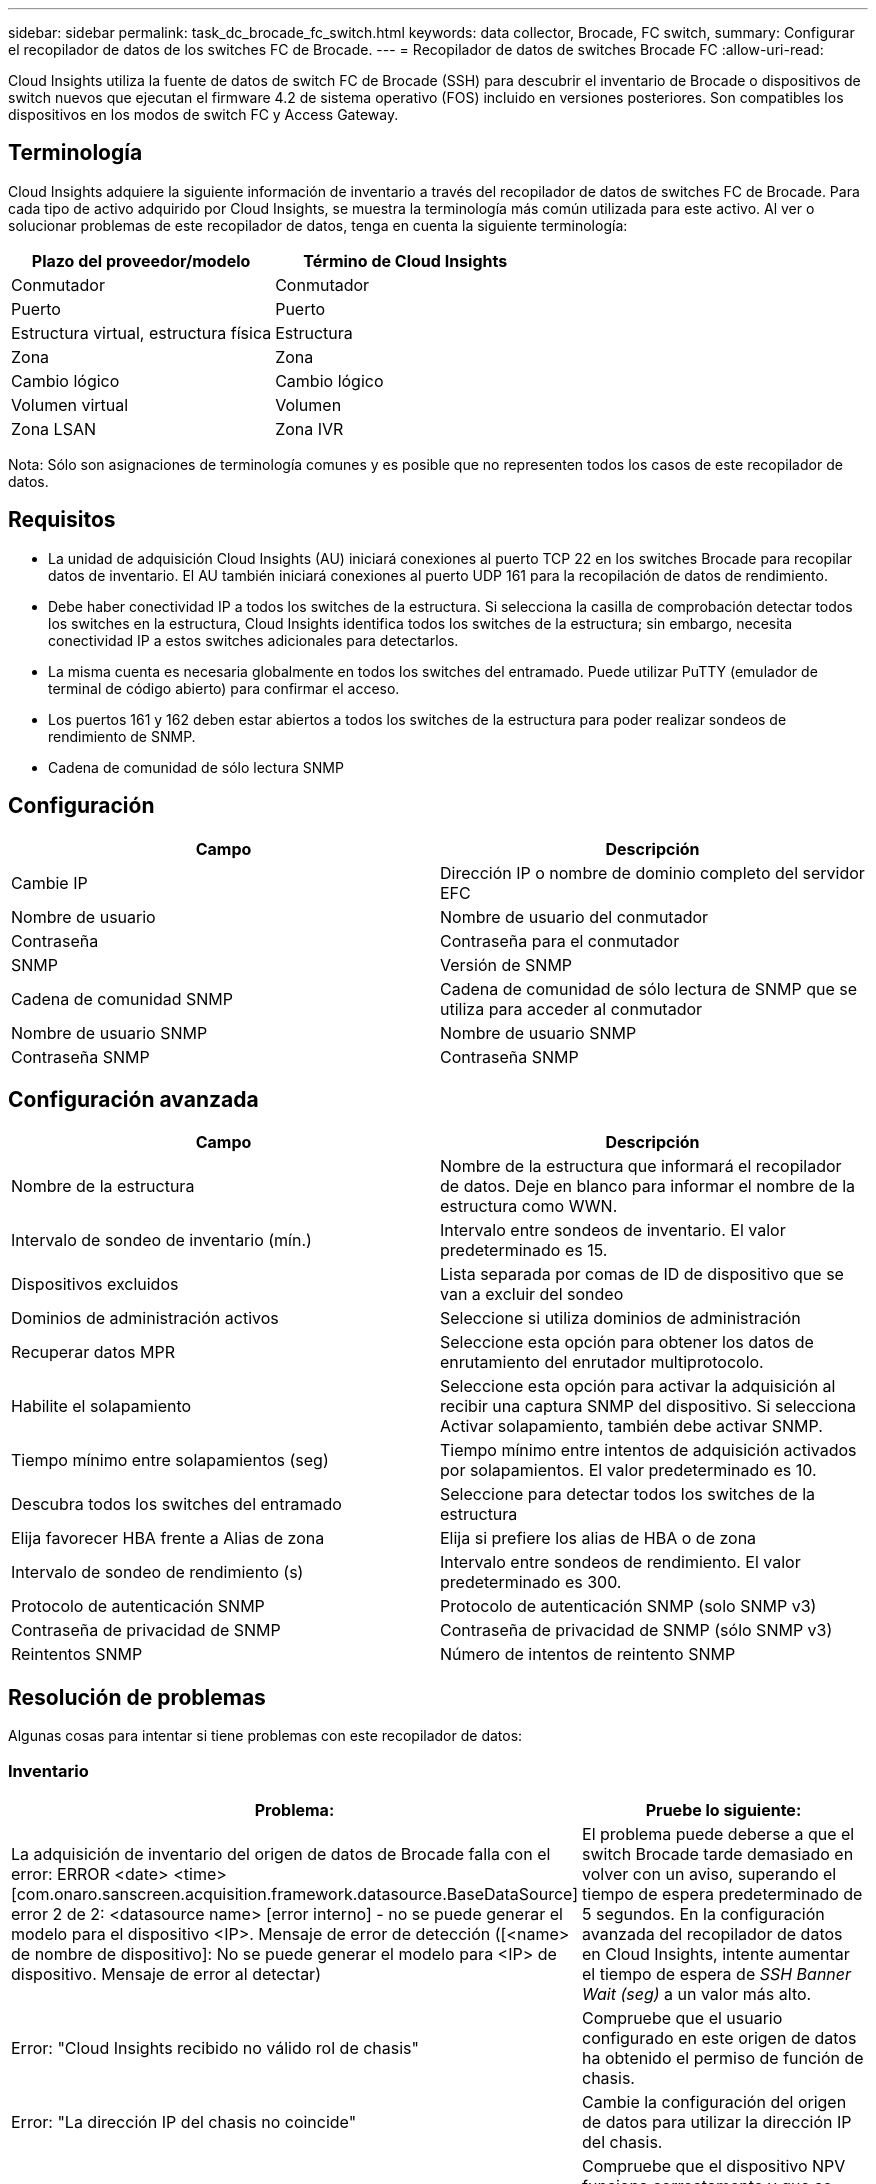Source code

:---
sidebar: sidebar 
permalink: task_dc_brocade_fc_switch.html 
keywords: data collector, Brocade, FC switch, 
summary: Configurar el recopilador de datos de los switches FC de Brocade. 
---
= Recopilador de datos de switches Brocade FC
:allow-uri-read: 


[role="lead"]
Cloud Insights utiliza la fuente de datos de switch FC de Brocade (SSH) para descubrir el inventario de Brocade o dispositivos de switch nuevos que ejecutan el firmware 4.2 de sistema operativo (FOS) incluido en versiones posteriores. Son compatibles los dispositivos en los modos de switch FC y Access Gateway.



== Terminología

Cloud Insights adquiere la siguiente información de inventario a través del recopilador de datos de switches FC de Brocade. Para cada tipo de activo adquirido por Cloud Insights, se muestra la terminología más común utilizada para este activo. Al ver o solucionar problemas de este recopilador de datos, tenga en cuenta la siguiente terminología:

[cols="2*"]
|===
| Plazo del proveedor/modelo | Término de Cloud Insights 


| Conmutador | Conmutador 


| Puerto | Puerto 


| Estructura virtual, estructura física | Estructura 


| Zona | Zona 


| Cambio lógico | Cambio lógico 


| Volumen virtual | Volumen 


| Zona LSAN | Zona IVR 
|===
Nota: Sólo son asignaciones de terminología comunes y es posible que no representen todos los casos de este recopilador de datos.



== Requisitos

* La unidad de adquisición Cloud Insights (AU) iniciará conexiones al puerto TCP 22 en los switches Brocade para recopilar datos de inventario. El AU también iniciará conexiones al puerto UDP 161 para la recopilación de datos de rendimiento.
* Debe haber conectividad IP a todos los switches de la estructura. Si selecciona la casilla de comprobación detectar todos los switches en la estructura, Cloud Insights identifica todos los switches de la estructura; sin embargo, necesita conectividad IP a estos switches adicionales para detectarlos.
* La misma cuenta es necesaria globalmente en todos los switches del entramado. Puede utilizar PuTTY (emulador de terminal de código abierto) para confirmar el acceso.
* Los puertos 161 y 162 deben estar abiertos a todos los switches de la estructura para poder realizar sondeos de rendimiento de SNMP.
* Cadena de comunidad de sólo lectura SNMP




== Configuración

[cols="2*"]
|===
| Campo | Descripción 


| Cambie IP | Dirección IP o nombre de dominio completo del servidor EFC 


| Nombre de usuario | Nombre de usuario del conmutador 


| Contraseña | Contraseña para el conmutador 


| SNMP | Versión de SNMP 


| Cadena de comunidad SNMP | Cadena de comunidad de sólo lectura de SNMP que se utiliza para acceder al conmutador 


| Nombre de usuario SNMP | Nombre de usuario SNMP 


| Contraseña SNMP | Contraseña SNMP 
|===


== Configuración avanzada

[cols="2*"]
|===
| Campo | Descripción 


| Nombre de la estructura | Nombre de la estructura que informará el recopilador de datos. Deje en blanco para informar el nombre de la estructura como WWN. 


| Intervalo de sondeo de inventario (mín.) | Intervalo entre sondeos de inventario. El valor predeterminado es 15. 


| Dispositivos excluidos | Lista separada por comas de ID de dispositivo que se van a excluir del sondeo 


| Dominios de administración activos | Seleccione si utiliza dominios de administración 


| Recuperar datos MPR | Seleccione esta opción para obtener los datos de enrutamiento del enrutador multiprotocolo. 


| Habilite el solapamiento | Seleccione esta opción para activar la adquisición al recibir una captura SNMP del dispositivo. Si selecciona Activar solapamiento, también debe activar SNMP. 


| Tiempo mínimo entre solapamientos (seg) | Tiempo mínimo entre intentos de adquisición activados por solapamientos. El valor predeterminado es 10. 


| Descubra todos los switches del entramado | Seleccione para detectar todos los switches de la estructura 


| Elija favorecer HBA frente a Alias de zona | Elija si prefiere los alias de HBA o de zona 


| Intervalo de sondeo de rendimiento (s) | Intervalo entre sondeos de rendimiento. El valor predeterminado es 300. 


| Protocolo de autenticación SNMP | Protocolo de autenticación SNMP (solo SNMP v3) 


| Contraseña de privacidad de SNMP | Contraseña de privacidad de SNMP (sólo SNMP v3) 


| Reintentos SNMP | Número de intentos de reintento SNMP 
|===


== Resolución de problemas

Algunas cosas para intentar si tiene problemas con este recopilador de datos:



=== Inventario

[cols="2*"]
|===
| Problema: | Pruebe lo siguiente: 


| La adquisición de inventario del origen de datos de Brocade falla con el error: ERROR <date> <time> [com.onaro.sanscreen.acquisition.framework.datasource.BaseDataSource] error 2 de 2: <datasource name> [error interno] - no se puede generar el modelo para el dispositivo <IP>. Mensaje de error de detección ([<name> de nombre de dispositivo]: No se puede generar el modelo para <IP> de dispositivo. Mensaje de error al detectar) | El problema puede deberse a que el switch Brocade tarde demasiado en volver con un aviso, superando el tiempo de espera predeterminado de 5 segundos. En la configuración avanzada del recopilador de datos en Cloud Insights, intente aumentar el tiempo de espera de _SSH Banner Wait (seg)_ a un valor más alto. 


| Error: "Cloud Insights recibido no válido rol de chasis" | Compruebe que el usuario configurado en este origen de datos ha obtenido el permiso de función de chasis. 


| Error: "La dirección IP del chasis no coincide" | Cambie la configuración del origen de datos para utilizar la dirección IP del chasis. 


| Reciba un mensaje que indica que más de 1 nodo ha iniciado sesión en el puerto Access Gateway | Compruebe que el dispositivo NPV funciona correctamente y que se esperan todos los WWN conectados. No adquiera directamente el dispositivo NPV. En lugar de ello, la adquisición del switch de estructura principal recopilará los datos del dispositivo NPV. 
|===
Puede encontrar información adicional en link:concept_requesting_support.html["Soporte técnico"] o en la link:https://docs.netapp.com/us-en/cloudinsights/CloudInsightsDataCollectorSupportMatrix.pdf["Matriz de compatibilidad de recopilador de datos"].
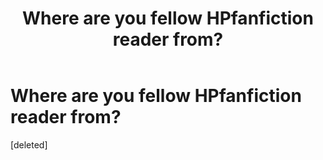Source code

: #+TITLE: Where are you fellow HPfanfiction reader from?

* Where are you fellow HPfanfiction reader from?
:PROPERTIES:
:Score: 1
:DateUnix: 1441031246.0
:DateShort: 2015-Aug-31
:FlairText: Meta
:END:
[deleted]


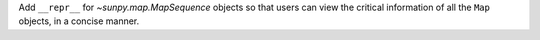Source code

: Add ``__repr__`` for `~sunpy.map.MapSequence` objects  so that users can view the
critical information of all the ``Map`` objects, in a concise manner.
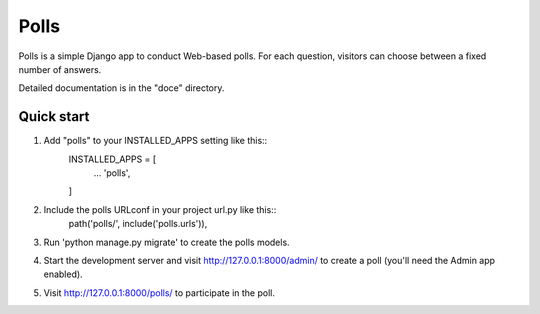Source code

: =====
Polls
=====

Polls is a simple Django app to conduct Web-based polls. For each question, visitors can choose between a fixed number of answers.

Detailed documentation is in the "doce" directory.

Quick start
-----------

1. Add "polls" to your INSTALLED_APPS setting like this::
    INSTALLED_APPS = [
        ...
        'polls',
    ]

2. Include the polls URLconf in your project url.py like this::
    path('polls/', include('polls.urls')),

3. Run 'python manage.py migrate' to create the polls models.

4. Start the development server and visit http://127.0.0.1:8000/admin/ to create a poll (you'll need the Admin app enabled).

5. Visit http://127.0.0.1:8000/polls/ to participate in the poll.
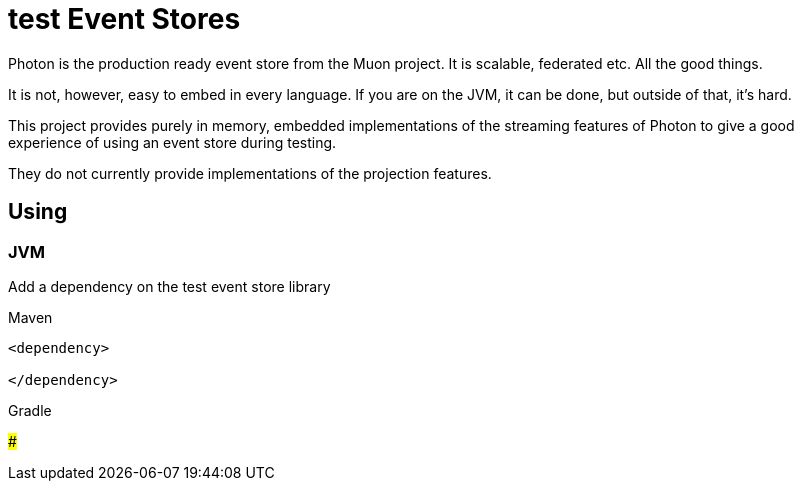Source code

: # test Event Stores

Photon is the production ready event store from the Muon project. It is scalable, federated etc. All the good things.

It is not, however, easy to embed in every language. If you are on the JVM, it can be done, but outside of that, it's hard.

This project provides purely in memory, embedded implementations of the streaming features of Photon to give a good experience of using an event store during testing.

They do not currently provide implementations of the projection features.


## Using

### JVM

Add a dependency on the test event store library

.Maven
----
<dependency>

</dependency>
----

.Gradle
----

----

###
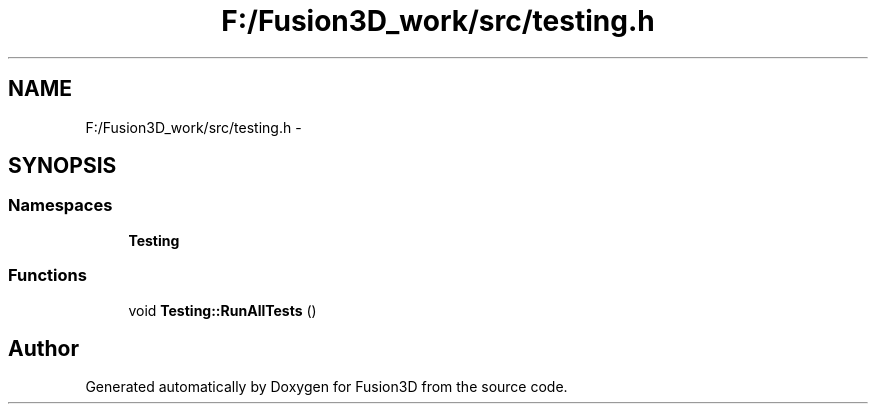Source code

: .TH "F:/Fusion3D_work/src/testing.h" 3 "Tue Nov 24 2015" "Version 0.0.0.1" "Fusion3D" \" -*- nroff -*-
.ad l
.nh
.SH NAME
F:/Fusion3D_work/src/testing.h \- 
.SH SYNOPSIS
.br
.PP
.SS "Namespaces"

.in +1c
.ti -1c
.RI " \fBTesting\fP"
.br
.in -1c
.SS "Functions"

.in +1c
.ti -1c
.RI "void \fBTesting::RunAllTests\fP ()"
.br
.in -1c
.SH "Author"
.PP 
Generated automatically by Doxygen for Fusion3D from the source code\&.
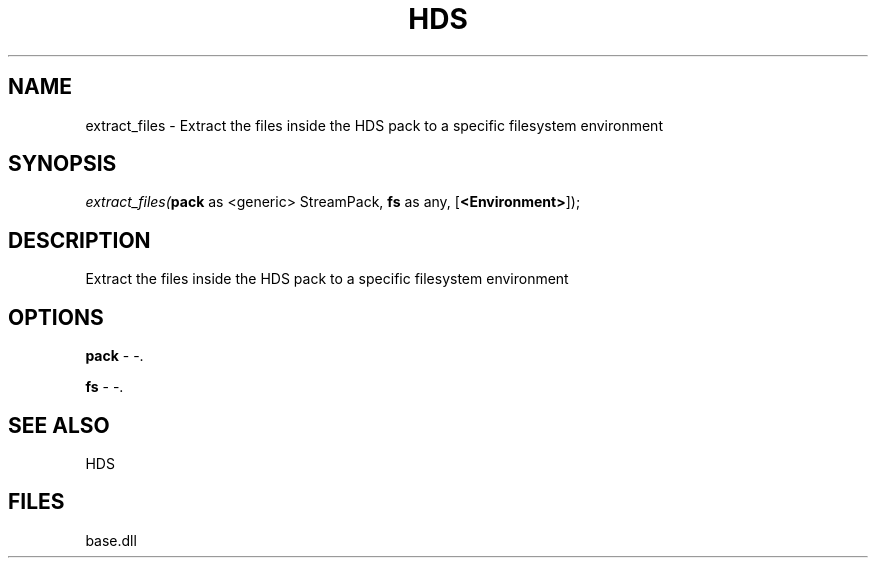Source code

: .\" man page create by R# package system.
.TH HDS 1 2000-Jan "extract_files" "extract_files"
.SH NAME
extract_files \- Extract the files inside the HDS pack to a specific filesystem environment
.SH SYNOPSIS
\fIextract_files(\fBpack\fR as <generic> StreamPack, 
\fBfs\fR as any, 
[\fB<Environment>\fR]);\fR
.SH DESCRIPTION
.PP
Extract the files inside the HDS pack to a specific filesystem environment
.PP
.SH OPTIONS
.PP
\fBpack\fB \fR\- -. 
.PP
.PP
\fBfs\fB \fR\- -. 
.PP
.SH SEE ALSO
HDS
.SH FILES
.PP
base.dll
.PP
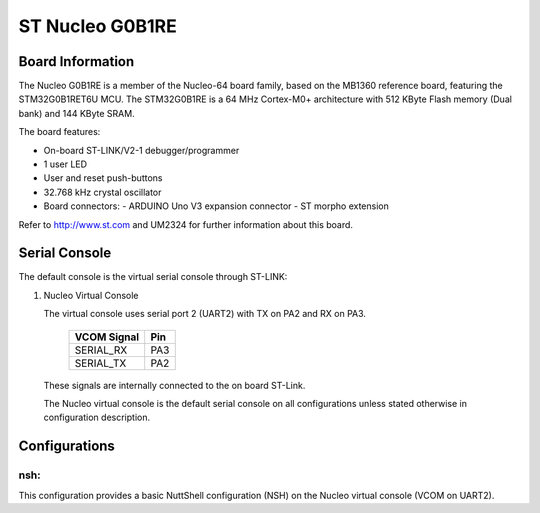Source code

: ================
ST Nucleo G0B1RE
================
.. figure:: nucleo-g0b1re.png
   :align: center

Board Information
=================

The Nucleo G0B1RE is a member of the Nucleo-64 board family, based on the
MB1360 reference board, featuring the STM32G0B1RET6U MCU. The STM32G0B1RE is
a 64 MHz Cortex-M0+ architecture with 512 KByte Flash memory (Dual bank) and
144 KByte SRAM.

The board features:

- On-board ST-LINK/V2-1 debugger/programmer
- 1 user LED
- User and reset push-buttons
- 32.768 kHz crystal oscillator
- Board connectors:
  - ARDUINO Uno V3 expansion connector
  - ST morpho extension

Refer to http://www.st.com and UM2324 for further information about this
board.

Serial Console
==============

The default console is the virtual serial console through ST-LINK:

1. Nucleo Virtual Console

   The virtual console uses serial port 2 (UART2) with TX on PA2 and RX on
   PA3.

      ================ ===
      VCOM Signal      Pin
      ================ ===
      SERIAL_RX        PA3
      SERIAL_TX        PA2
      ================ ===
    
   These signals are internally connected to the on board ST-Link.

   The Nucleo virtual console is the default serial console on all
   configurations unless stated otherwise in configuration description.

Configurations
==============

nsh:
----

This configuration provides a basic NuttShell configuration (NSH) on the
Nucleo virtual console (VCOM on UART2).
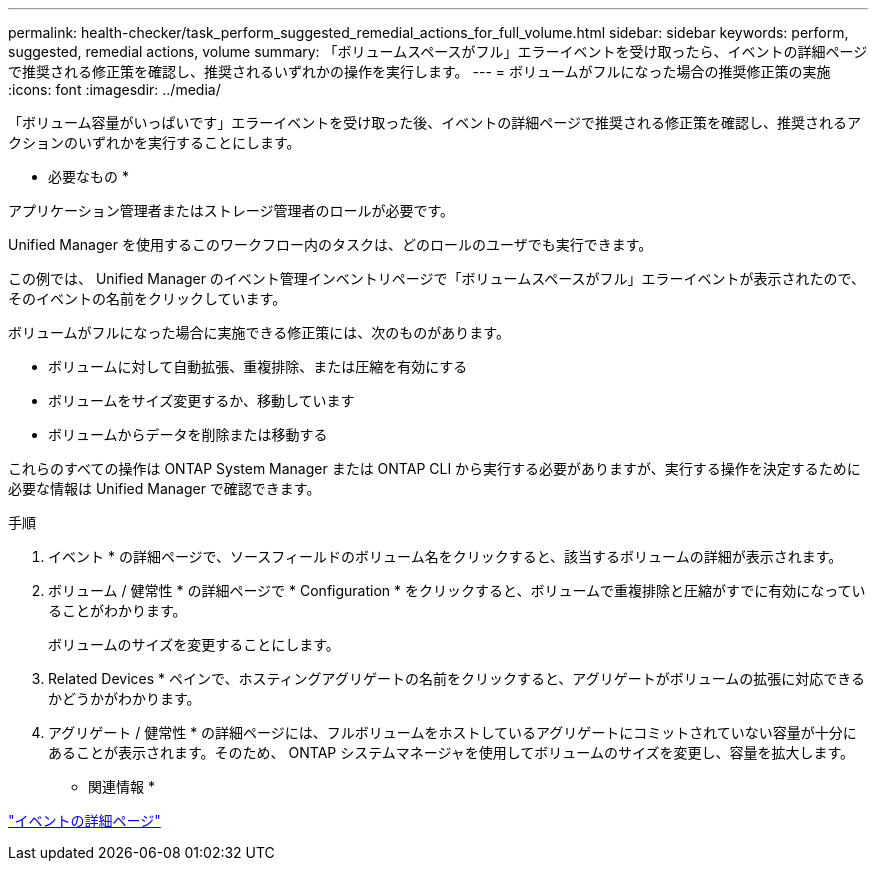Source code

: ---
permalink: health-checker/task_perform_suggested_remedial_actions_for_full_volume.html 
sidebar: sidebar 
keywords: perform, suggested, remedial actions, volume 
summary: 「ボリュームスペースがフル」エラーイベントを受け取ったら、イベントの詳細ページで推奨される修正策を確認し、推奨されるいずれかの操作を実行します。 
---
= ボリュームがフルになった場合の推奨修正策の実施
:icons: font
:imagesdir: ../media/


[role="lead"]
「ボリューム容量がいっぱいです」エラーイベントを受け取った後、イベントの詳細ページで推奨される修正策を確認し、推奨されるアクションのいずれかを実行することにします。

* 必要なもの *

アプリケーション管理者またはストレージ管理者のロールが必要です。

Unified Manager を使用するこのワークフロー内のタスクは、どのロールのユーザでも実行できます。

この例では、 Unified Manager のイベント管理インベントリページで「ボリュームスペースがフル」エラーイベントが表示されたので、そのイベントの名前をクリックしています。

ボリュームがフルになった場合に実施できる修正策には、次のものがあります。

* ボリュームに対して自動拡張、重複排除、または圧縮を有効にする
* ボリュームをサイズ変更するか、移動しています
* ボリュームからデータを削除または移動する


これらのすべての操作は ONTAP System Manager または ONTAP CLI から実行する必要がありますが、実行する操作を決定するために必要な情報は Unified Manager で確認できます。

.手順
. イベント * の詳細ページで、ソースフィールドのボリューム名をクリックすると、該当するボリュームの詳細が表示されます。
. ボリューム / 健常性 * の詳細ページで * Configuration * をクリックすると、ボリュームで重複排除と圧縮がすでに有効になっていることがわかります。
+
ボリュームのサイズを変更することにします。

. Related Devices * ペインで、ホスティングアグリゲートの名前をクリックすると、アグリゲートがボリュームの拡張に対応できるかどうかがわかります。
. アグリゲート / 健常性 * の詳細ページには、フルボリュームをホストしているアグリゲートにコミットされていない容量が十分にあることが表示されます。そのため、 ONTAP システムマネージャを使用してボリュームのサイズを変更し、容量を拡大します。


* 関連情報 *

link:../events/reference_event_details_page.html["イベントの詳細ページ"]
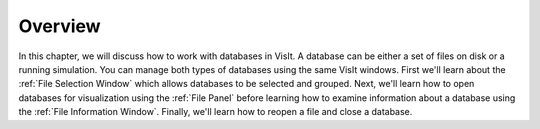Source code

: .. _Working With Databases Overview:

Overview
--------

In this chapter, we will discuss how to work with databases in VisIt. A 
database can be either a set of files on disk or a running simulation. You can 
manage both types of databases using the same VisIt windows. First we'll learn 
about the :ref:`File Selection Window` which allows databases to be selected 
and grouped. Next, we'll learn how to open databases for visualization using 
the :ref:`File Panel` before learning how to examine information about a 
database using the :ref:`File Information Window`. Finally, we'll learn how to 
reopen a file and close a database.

++++++++++

* What is required:
In the records, which lines mention the word "your"? Copy those lines.

* Response area:
1. Add "polls" to your INSTALLED_APPS setting like this::
2. Include the polls URLconf in your project url.py like this::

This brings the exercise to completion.